HUA HONG SEMI's first-quarter performance showed a comprehensive recovery, with both revenue and gross margin meeting guidance, and net profit attributable to the parent company's shareholders surging by 513%. The company concurrently raised its second-quarter profit expectations and disclosed that the proposed acquisition of Huahong Grace Semiconductor Manufacturing Corporation has entered the substantive review stage. On the 14th, HUA HONG SEMI released its 2026 first-quarter report. The company's quarterly sales revenue reached $660.9 million, a year-on-year increase of 22.2%. The gross margin was 13.0%, up 3.8 percentage points year-on-year, with both metrics meeting previous guidance expectations. Net profit attributable to shareholders of the listed company was RMB 139.6 million, an increase of 513.1% year-on-year, primarily driven by improved gross profit from higher average selling prices and increased wafer shipments, as well as favorable changes in foreign exchange gains and losses. Looking ahead to the second quarter, the company expects sales revenue to be between $690 million and $700 million, with the gross margin guidance range raised to 14% to 16%, further widening compared to the first quarter. Simultaneously, the proposed acquisition of Huahong Grace Semiconductor Manufacturing Corporation has been accepted by the Shanghai Stock Exchange and entered the substantive review stage, with expectations for completion in the second half of 2026. Mr. Bai Peng, Chairman and President of the company, stated that the positive demand signals emerging at the beginning of the quarter continued to strengthen throughout the period, providing strong support for the company's performance. However, the significant pull from artificial intelligence on global semiconductor demand and the ongoing uncertainty in the supply chain landscape are intertwined, making the market environment increasingly complex.
Profitability Significantly Recovered, Cash Flow Substantially Strengthened In the first quarter, HUA HONG SEMI's operating revenue (in RMB terms) reached RMB 4.625 billion, a year-on-year increase of 18.22%. Net profit attributable to shareholders of the listed company, excluding non-recurring gains and losses, was RMB 132.7 million, a surge of 724.01% year-on-year. Basic earnings per share were RMB 0.08, a 700% increase from RMB 0.01 in the same period last year. Net cash flow from operating activities amounted to RMB 911 million, a year-on-year increase of 152.29%, mainly benefiting from increased sales collections driven by revenue growth. It should be noted that at the consolidated financial statement level, the company's overall net profit still recorded a loss. The consolidated net loss for the quarter was RMB 127.2 million, but this represents a significant narrowing compared to the loss of RMB 378.4 million in the same period last year. The net profit attributable to the parent company's shareholders turned positive, primarily because minority shareholders at the subsidiary level absorbed a considerable portion of the losses.

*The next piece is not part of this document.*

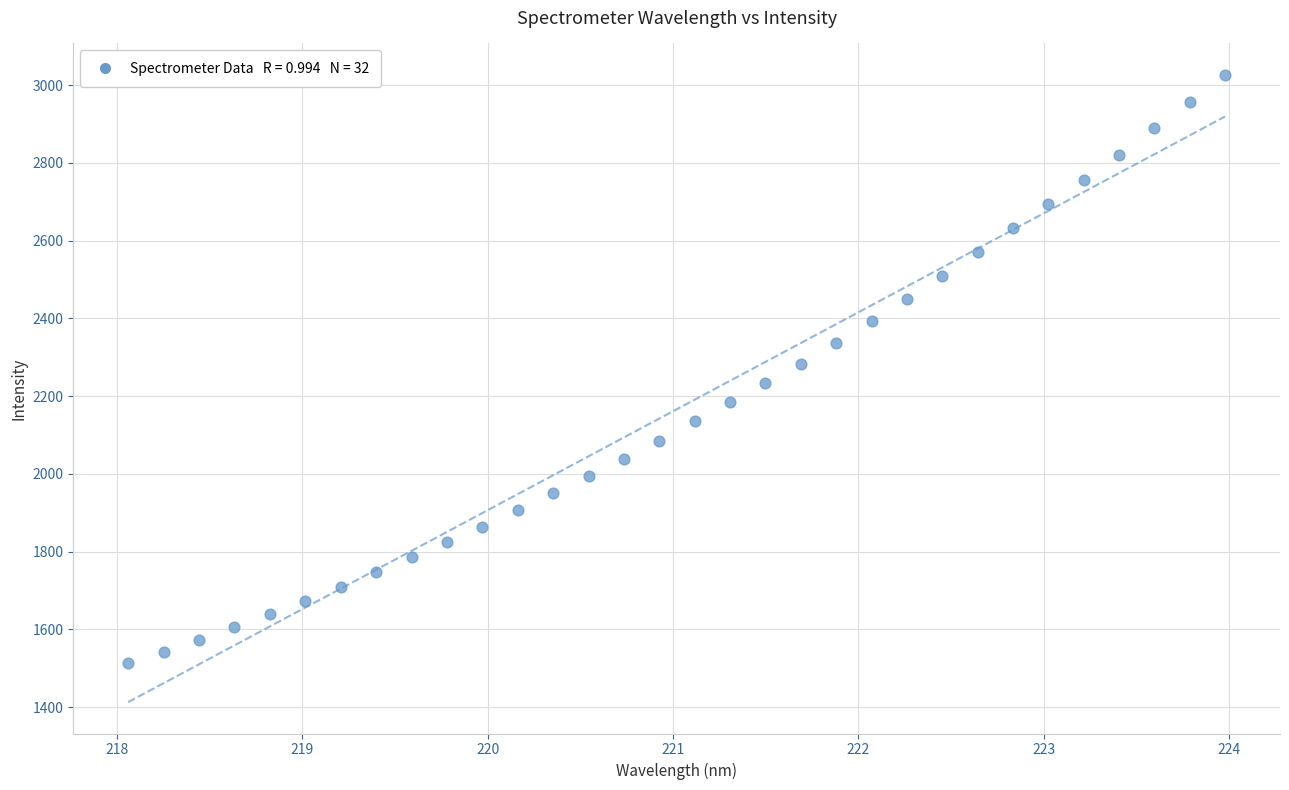

What is the range of Y values (max minus min)?

1514.2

12-Inch Capacity Continues to Ramp Up, Capital Expenditure Accelerates Mr. Bai Peng noted in the quarterly report that the ramp-up of 12-inch production line capacity progressed steadily in the first quarter, with its revenue contribution rising to 62.7%. Products based on MCU, standalone flash memory, and BCD processes showed the most significant growth. The 8-inch production lines continued to maintain good profitability. The company's ongoing efforts in cost reduction and efficiency improvement also contributed to the overall performance. Regarding capital expenditure, cash payments for the purchase and construction of fixed assets, intangible assets, and other long-term assets in the first quarter reached RMB 6.417 billion, a substantial increase from RMB 3.664 billion in the same period last year, reflecting the company's continued strong investment in capacity expansion. As of the end of the reporting period, the balance of fixed assets increased to RMB 34.596 billion, while the balance of construction in progress remained at a high level of RMB 14.572 billion. In terms of R&D investment, R&D expenses for the first quarter were RMB 431.5 million, a decrease of 9.54% year-on-year, with the proportion of R&D expenses to operating revenue decreasing from 12.19% in the same period last year to 9.33%.
Acquisition of Huahong Grace Enters Substantive Review, Controlling Shareholder Increases A-Share Holdings Mr. Bai Peng confirmed in the quarterly report that the proposed acquisition of Huahong Grace Semiconductor Manufacturing Corporation has been accepted by the Shanghai Stock Exchange and entered the substantive review stage, proceeding according to the established plan with an expected completion in the second half of 2026. If the transaction is successfully completed, it will further expand the company's production capacity and consolidate its strategic position as a leader in specialty process wafer foundry. Regarding shareholder activities, the company's indirect controlling shareholder, Shanghai Huahong (Group) Co., Ltd., increased its holdings of the company's A-shares by 1.1985 million shares through centralized bidding during the reporting period. As of the end of the reporting period, Shanghai Huahong (Group) Co., Ltd. and Shanghai Huahong International Co., Ltd. collectively held 348.8 million shares of the company, representing approximately 20.06% of the total share capital. Mr. Bai Peng stated that the company will adhere to its strategic goal of being a leading specialty process wafer foundry, continuously focus on market demand, strengthen process capabilities, and enhance production capacity, committed to creating lasting value for shareholders.